Sekarang, yang terdengar hanya suara ayam tetangga dan gemericik air dari sumur.
Kadang ibu duduk di teras sambil menatap jalan depan rumah, berharap ada motor berhenti.
Di dapur, ia tetap memasak seperti biasa—sayur asem, tempe goreng, sambal terasi.
“Buat siapa, Mbakyu?” tanya bibinya.
“Buat siapa lagi. Buat mereka yang belum pulang,” jawab ibu, lalu tersenyum, meski matanya basah.
***
Waktu berjalan. Di Jakarta, Inez mulai terbiasa dengan tekanan kerja dan rapat panjang. Tapi tiap kali ia makan di luar, lidahnya selalu mencari rasa yang sama.
Ia pernah mencoba restoran mahal di Senopati, tapi semuanya terasa datar. Ia menyadari bahwa yang membuat makanan enak bukan resep, tapi tangan yang memasak dengan cinta.
Di Korea, Akbar semakin ahli bekerja dengan mesin. Gajinya mulai naik. Tapi setiap malam ia menulis pesan di catatan ponselnya: Kalau pulang nanti, aku mau makan di dapur.
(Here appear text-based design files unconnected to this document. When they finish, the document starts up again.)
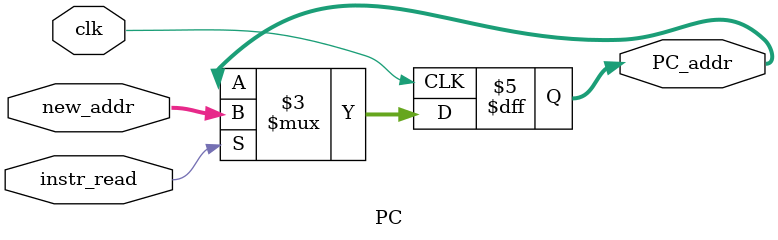
<source format=v>
module JorU_PCandRD(
	input isJorU,
	input [1:0]  JUtype,
	input [31:0] old_PC, imm, rs1,
	output reg [31:0] rd, new_PC
);
parameter 
    is_jalr = 0, is_jal = 1, is_auipc = 2, is_lui = 3; 
always@(*)
begin
	if(isJorU)
		case(JUtype)
			is_jalr: begin //JALR
				rd = old_PC + 4; 
                new_PC = imm + rs1;
			end
            is_jal: begin //JAL
				rd = old_PC + 4;
				new_PC = old_PC + imm;
			end
			is_auipc: begin //AUIPC
				rd = old_PC + imm;
				new_PC = old_PC + 4;
			end
			is_lui: begin //LUI
				rd = imm;
				new_PC = old_PC + 4;
			end
		endcase
	else begin
		rd = 0;
		new_PC = 0;
	end
end
endmodule

/*module JorU_PCandRD(
	input isJorU, jalr,
	input [2:0]  op_first3,
	input [31:0] old_PC, imm, rs1,
	output reg [31:0] rd, new_PC
);
always@(*)
begin
	if(isJorU)
		case(op_first3)
			3'b110: begin 
                if(jalr)begin //JALR
                    rd = old_PC + 4;
                    new_PC = imm + rs1;
                end
                else begin //JAL
                    rd = old_PC + 4;
				    new_PC = old_PC + imm;
                end
            end
			3'b001: begin //AUIPC
				rd = old_PC + imm;
				new_PC = old_PC + 4;
			end
			2'b10: begin //LUI
				rd = imm;
				new_PC = old_PC + 4;
			end
		endcase
	else begin
		rd = 0;
		new_PC = 0;
	end
end
endmodule
*/
module PCSrc(
    input branch, Zero, isJorU,
    output reg [1:0]pc_src
);

reg must_branch;
always @(*) begin
    must_branch = branch & Zero;
    if(isJorU)
        pc_src = 2'b11;
    else if(must_branch)
        pc_src = 2'b01;
    else
        pc_src = 2'b10;
end
endmodule


module PCmux(
    input isJorU,
    input [1:0]pc_src,
    input [31:0]old_pc, imm, pc_fromJU,
    output reg [31:0]new_pc
);
always @(*) begin
    case (pc_src)
        2'b11:
            if(isJorU)
                new_pc = pc_fromJU;
            else
                new_pc = old_pc + 4;
        2'b10:
            new_pc = old_pc + 4;
        2'b01:
            new_pc = old_pc + imm;
        default: 
            new_pc = old_pc + 4;
    endcase

end
endmodule


module PC(
    input clk, instr_read,
    input [31:0] new_addr,
    output reg [31:0] PC_addr
);
initial
	PC_addr = 0;

always@(negedge clk)
    begin
        if(instr_read) begin
            PC_addr <= new_addr; 
        end
    end     
endmodule
</source>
Mau duduk di lantai, makan pakai tangan, dan minum teh hangat buatan ibu.
Kadang-kadang ia dan Inez saling kirim pesan.
“Aku kangen masakan ibu,” tulis Inez.
“Aku juga,” jawab Akbar.
“Mungkin kita harus pulang bareng Lebaran nanti.”
“Semoga bisa, Nes. Aku juga udah nggak kuat makan kimchi tiap hari.”
Pesan itu diakhiri dengan emoji tertawa. Tapi di balik tawa digital itu, ada sepi yang sama.
***
Suatu hari nanti, mereka akan pulang. Mungkin tidak tahun ini, mungkin tidak tahun depan. Tapi pada akhirnya, setiap anak akan kembali mencari rumah—bukan hanya bangunan dengan tembok dan atap, tapi aroma dapur yang mereka kenal sejak kecil.
Dan di rumah itu, seorang ibu akan tetap memasak. Ia akan menyiapkan sayur asem, ikan pindang, dan nasi hangat.
Ia tidak tahu kapan anak-anaknya pulang, tapi ia tahu setiap masakannya adalah doa yang dikirim lewat aroma.
Karena sejauh apapun seseorang pergi, tak ada yang benar-benar bisa melupakan rasa masakan ibu.